Understanding Word Problems in Mathematics
Introduction
Assalamualikum dear students, today we are going to solve a word problem. In this article, we will be discussing a specific word problem where we need to determine the age of a woman based on certain given information. So let's dive right in!
The Problem
Our problem statement is as follows: "A woman is now three times as old as her son. In 10 years, the sum of their ages will be 76. How old was the woman when her son was born?"
Solution
Let's break down the problem step by step to find the solution.

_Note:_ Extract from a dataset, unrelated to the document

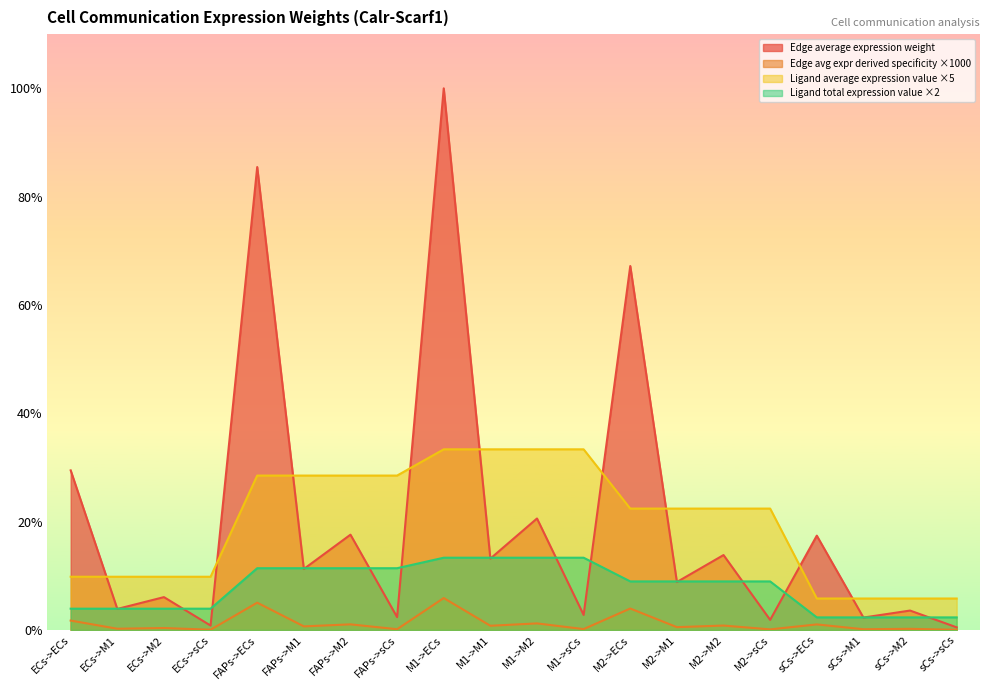

What are all the series names shown in the legend?

Edge average expression weight, Edge avg expr derived specificity ×1000, Ligand average expression value ×5, Ligand total expression value ×2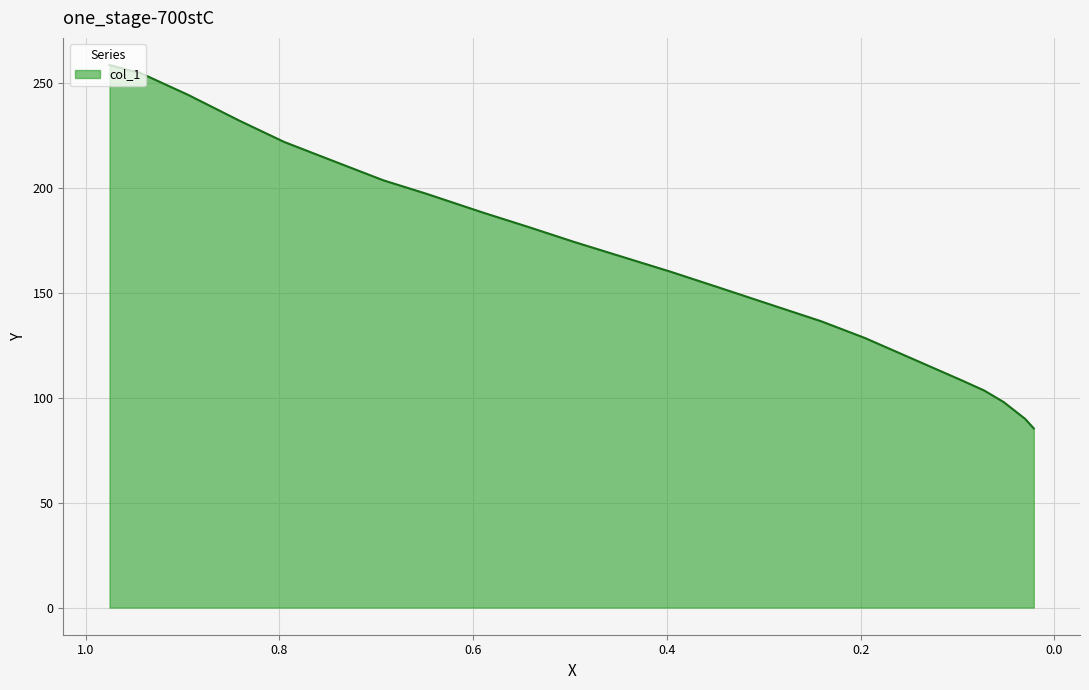

The value at 0.6477 is 316.6. True or false?

False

Step 1: Determine the Current Ages
First, let's assign variables to the ages of the woman and her son. Let's represent the woman's age as 'w' and the son's age as 's'.

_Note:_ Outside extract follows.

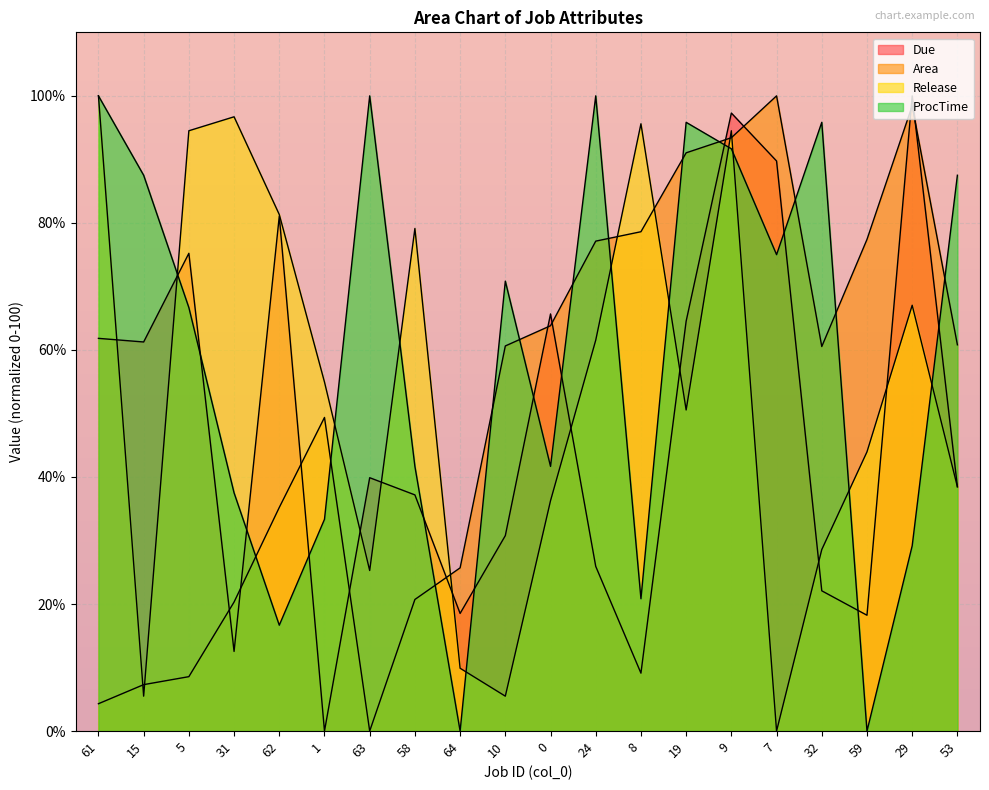

True or false: ProcTime has a value of 100.0 at 61.

True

Based on the given information, we know that the woman is currently three times as old as her son. Therefore, we can write the equation: w = 3s.
Step 2: Calculate the Current Ages
Since we don't have the specific ages of the woman and her son, we need to work with the relative values. Let's assume the son's age is '1'. Using this assumption, we can calculate the woman's age.
Substituting the value of 's' as 1 in the equation w = 3s, we get w = 3(1) = 3.
Step 3: Determine the Future Ages
According to the problem, in 10 years, the sum of their ages will be 76. Let's calculate the future ages.
We add 10 years to both the woman's and son's current ages. The woman's age will be w + 10 and the son's age will be s + 10.
So, we can write the equation: (w + 10) + (s + 10) = 76.
Step 4: Solve the Equation
Now, let's solve the equation to find the ages of the woman and her son in the future.
Simplifying the equation, we get: w+ s + 20 = 76.
now substitute w=3s into the equation : 3s+s+20 = 76.
4s+20=76
subtract -76 from both sides; 4s+20-76=76-76
4s-56=0
4s=56
s=56/4
s=14/1
s=14
put s=14 in the equation we get W=3s
women=3 multiply by 14
women =42 ans
how old are women when her son was born to find this statement we have to minus son's age from women's age:
women=42-14
women=38
thus the women was 38 years old when her baby was born.
The correct answer is 38 years old. Ans!
Conclusion
Based on the given information and calculations, we have determined that the woman's age, when her son was born, is 38 years old. This problem showcases the application of algebraic equations to solve word problems in mathematics.
Keep Practicing!
Word problems can be challenging, but with practice, you can become proficient at solving them. Remember to break down the problem into smaller steps, assign variables, and solve the equations systematically. Keep practicing, and soon you'll excel at word problems!